===== EXERCISE MATERIAL =====

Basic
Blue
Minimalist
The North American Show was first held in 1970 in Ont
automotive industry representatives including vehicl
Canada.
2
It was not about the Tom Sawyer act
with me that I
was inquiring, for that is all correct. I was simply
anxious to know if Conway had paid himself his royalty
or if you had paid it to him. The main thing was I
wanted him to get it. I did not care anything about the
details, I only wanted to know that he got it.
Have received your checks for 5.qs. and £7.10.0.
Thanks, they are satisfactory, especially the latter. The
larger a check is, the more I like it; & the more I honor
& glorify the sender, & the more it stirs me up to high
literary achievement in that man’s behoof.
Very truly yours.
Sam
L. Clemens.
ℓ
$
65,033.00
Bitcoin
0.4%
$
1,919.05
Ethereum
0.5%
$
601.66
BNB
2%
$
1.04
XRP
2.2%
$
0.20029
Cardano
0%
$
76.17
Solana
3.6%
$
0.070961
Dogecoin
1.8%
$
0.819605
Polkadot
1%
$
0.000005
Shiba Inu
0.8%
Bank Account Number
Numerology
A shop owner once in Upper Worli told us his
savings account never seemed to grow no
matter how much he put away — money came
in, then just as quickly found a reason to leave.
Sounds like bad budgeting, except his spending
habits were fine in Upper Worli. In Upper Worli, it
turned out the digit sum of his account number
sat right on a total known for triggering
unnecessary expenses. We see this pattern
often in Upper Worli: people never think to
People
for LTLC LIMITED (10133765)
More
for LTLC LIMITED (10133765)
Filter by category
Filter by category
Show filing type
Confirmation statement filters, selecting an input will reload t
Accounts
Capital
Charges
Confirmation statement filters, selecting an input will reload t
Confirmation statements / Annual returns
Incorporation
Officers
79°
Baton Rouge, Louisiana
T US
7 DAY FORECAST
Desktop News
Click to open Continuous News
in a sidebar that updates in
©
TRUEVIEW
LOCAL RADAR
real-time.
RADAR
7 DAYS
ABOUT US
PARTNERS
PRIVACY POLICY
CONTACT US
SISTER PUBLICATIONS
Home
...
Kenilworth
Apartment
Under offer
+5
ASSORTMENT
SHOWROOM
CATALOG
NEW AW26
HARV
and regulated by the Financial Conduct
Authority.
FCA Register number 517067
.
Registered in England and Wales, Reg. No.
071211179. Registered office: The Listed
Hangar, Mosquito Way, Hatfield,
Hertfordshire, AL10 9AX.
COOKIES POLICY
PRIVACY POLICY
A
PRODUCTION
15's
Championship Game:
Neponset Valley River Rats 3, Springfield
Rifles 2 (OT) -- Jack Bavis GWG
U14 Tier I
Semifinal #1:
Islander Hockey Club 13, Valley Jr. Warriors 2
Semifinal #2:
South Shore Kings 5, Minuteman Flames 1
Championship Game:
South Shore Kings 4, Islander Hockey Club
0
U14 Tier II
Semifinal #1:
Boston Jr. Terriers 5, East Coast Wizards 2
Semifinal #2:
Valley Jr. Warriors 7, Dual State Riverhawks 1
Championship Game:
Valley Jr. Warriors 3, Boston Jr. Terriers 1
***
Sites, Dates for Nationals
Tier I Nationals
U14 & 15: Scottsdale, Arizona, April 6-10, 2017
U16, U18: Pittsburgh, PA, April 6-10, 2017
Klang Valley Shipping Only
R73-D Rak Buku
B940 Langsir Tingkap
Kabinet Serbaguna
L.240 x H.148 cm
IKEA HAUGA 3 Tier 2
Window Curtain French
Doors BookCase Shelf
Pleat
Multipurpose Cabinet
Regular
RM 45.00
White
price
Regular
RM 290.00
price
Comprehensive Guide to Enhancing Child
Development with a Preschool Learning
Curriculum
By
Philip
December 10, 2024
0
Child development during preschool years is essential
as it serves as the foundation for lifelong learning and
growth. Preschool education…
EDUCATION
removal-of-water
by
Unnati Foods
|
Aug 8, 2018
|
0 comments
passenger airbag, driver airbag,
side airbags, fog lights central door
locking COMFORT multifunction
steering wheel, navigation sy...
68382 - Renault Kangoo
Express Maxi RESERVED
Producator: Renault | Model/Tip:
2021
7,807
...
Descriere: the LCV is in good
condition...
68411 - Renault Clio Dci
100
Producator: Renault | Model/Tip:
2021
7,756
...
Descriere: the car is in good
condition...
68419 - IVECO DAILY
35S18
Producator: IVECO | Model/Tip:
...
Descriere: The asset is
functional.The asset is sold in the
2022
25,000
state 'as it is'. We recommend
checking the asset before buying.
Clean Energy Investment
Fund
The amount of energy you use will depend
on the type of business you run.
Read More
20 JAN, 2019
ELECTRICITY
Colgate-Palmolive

=====

• WORK TO COMPLETE
Looking at the data, how many lines hold the string "like"? Reply with the number alone.

• RESULT OF THIS TASK
2